GMAIL COMMUNICATIONS
This is one that concerns me the most:  Just simply by participating in a conversation with someone using Gmail, your name and discussion interests are getting catagorized, and tracked.

That’s right:  Conversations that take place over Gmail are indexed and there’s no real way to prevent this from happening.  Your conversation implicitly will get indexed and associated with the gmail user regardless of your authorization.

ANSWER:  Filter all Gmail to the trash.  Do not participate in any discussions with anyone using Gmail addresses.

Unfortunately, it would appear that the mere act of a Gmail user sending you an email indexes your email address.  On the high side, not responding keeps them from verifying the validity of the your email address.  On the down side, there’s no way to keep the sender from thinking you’re just blowing them off.

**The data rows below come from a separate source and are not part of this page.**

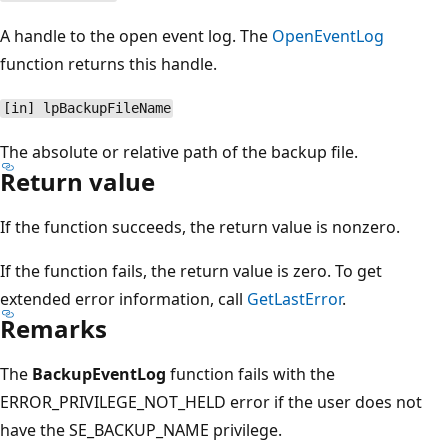
A handle to the open event log. The
OpenEventLog
function returns this handle.
[in] lpBackupFileName
The absolute or relative path of the backup file.
Return value
If the function succeeds, the return value is nonzero.
If the function fails, the return value is zero. To get
extended error information, call
GetLastError
.
Remarks
The
BackupEventLog
function fails with the
ERROR_PRIVILEGE_NOT_HELD error if the user does not
have the SE_BACKUP_NAME privilege.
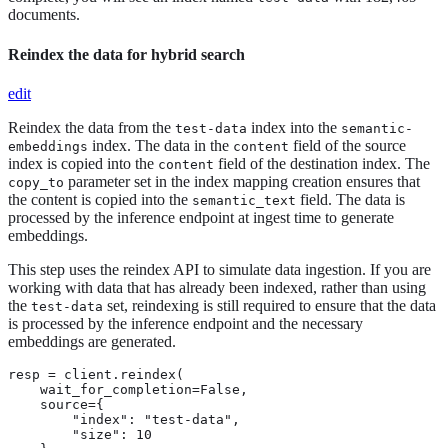
documents.
Reindex the data for hybrid search
edit
Reindex the data from the
index into the
test-data
semantic-
index. The data in the
field of the source
embeddings
content
index is copied into the
field of the destination index. The
content
parameter set in the index mapping creation ensures that
copy_to
the content is copied into the
field. The data is
semantic_text
processed by the inference endpoint at ingest time to generate
embeddings.
This step uses the reindex API to simulate data ingestion. If you are
working with data that has already been indexed, rather than using
the
set, reindexing is still required to ensure that the data
test-data
is processed by the inference endpoint and the necessary
embeddings are generated.
resp = client.reindex(

    wait_for_completion=False,

    source={

        "index": "test-data",

        "size": 10
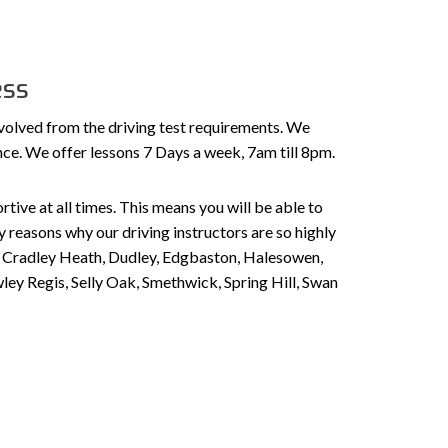
ess
volved from the driving test requirements. We
ence. We offer lessons 7 Days a week, 7am till 8pm.
tive at all times. This means you will be able to
 reasons why our driving instructors are so highly
n, Cradley Heath, Dudley, Edgbaston, Halesowen,
ley Regis, Selly Oak, Smethwick, Spring Hill, Swan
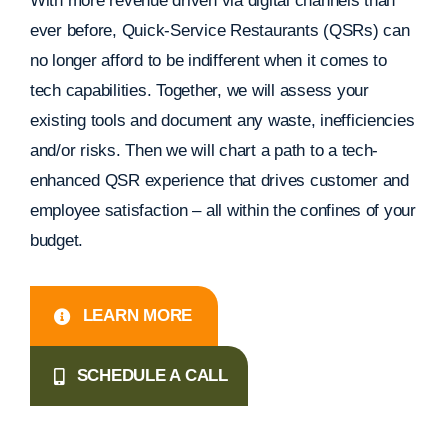
With more revenue driven via digital channels than
ever before, Quick-Service Restaurants (QSRs) can
no longer afford to be indifferent when it comes to
tech capabilities. Together, we will assess your
existing tools and document any waste, inefficiencies
and/or risks. Then we will chart a path to a tech-
enhanced QSR experience that drives customer and
employee satisfaction – all within the confines of your
budget.
LEARN MORE
SCHEDULE A CALL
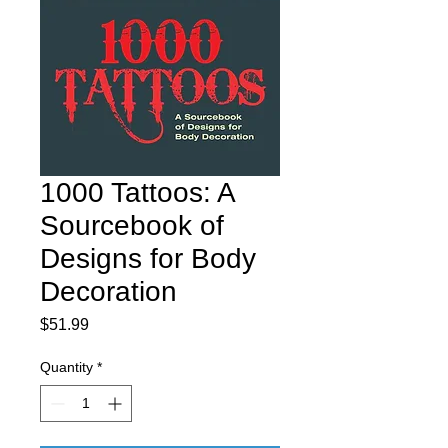
1000 Tattoos: A
Sourcebook of
Designs for Body
Decoration
Price
$51.99
Quantity
*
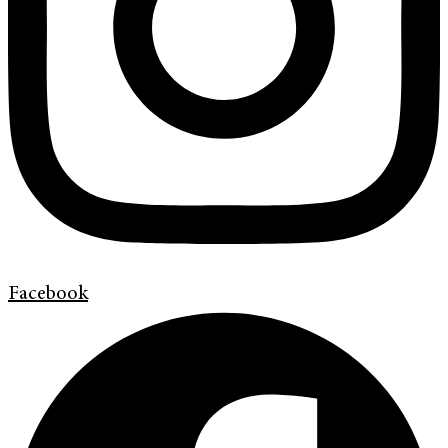
Facebook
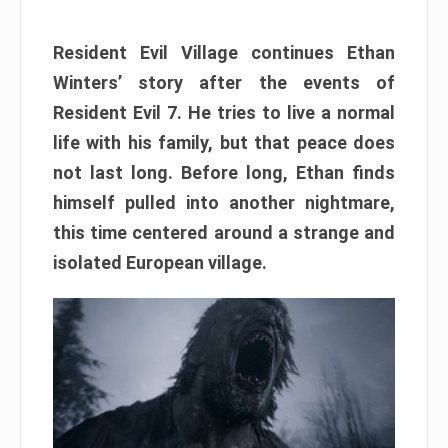
Resident Evil Village continues Ethan
Winters’ story after the events of
Resident Evil 7. He tries to live a normal
life with his family, but that peace does
not last long. Before long, Ethan finds
himself pulled into another nightmare,
this time centered around a strange and
isolated European village.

In case it wasn’t apparent, you can’t use Gmail without having a Google cookie installed on your system.  There’s no reason for this functionally other than to make sure that Google can track your search activities – frankly, this should be reason enough alone to not use Gmail.

PATTERN MAPPING
Tracking isn’t just dependent on your IP address or your Google cookie.  When you visit Google.com or a page that’s a Google affiliate, you present your Operating System, your Browser type, and all kinds of interesting information to help the web site present a web experience suitable for your computer configuration.  And that information classifies you, thus narrowing down who you are.  This alone narrows you down to a very small part of the Google using population – even if you’re using Windows XP SP2 & Internet Explorer 6.02.

Now comes the tricky part:  How to identify a person based on what they search for.  Everyone’s search patterns are like a fingerprint:  Your search patterns are unique and unlike that of anyone else’s.  I’ve only read about this a couple times and this is part of the voodoo science I don’t completely understand.  As I find more about this I’ll post it but right now, I’m not completely sure how to cloak this.

REFERENCES

One Response to HOWTO: How to avoid being tracked by Google

  1. bazt says:

    Excellent blog Kurt!, Still not sure if I trust MS though?